The asymmetry that sets the dial

The two errors are not equal. A false hit, flagging a party who turns out to be clear, costs a compliance officer a few minutes to dismiss. A missed match, clearing a party who is actually sanctioned, is a violation, with penalties, enforcement, and reputational damage attached. One error wastes time. The other is the entire risk the screen exists to prevent.

When the errors are that lopsided, the design is forced. You build toward catching the real match even at the cost of more false hits, because false hits are recoverable and missed matches are not. And you structure the matching in tiers rather than a single threshold. An exact match is a hit. A match after normalizing both names to a standard form is a hit. A close fuzzy match above a high similarity threshold is a probable hit, surfaced for review. A weaker similarity is a possible match, also surfaced, never silently dismissed. The dial is not one setting. It is a graded ladder, and the lower rungs route to a human rather than to a decision.

{
  "decision": "review",
  "rule_family": "SANCTIONS",
  "match": {
    "input": "ACME Trading FZE",
    "matched_to": "ACME Trading (F.Z.E.)",
    "list": "OFAC SDN",
    "method": "normalized_then_fuzzy",
    "score": 0.91
  },
  "message": "Probable match to a listed party after name normalization. Do not proceed; route to sanctions compliance for disposition.",
  "checked": true
}

The screen does not declare a violation on a fuzzy match. It declares a probable match and hands it up, because the judgment of whether a 0.91 similarity is the same entity belongs to a person. What the screen guarantees is that the match was not missed.
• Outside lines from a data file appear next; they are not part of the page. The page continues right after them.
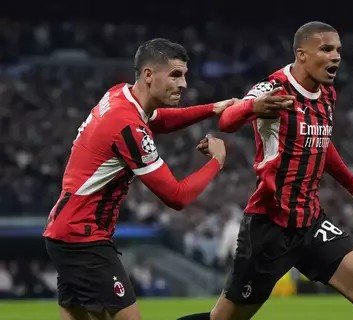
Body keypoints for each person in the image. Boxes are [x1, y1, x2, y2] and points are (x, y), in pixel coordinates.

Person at [179, 21, 353, 320]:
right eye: (327, 49)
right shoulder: (273, 88)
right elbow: (227, 120)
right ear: (302, 54)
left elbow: (322, 145)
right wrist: (253, 108)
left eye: (339, 51)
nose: (336, 57)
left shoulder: (327, 94)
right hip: (270, 226)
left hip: (311, 222)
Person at [43, 38, 234, 320]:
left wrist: (211, 109)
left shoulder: (119, 94)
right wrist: (217, 162)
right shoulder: (128, 127)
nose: (183, 84)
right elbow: (177, 196)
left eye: (184, 76)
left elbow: (157, 121)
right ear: (148, 75)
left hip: (65, 232)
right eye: (175, 75)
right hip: (82, 238)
Fail closed, because the gap is the violation

The most important behavior is what happens when the screen cannot run. The list is briefly unreachable. A name cannot be resolved to anything. The data is incomplete. The tempting response, the one that keeps a queue moving, is to treat "no match found" as "clear." That is exactly the false clear the whole system exists to prevent, because "no match found" and "could not check" are different statements, and only one of them is safe.
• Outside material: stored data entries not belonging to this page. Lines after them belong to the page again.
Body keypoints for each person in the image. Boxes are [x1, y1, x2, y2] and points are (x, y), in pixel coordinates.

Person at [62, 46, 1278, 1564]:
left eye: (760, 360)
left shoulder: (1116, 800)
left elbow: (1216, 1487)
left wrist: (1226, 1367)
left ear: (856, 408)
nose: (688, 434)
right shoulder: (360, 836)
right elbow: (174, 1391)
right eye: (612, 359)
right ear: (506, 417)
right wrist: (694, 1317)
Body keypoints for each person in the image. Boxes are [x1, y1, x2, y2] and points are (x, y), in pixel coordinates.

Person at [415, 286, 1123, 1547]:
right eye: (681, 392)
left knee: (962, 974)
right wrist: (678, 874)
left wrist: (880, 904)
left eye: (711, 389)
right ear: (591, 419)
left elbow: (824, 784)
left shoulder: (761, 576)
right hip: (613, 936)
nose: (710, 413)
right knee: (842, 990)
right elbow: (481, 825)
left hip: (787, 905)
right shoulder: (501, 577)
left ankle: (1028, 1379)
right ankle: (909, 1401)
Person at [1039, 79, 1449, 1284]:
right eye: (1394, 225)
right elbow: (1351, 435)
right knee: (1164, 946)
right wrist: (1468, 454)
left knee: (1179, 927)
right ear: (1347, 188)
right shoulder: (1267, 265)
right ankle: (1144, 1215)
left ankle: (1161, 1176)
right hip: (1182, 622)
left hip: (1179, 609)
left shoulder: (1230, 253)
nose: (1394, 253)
So a sanctions screen fails closed. When it cannot complete the check, it does not report the party as clear. It reports that screening could not be completed, and the transaction holds for review. A party you could not screen is not a party you have cleared. In sanctions more than anywhere, silence is not a clean result. It is an unchecked one, and an unchecked party is precisely how a sanctioned one gets through.

The point

Sanctions screening is the clearest case that a lookup and a decision are different things. The names are messy, the right match is usually inexact, and the party worth catching is the one disguising itself. The asymmetry between a false hit and a missed match dictates the entire design: graded matching that errs toward catching, fuzzy matches routed to people rather than dismissed, and a hard refusal to treat "could not check" as "clear." Get any of that wrong and the screen looks like it is working right up until the one match it should have caught is the one it quietly let pass.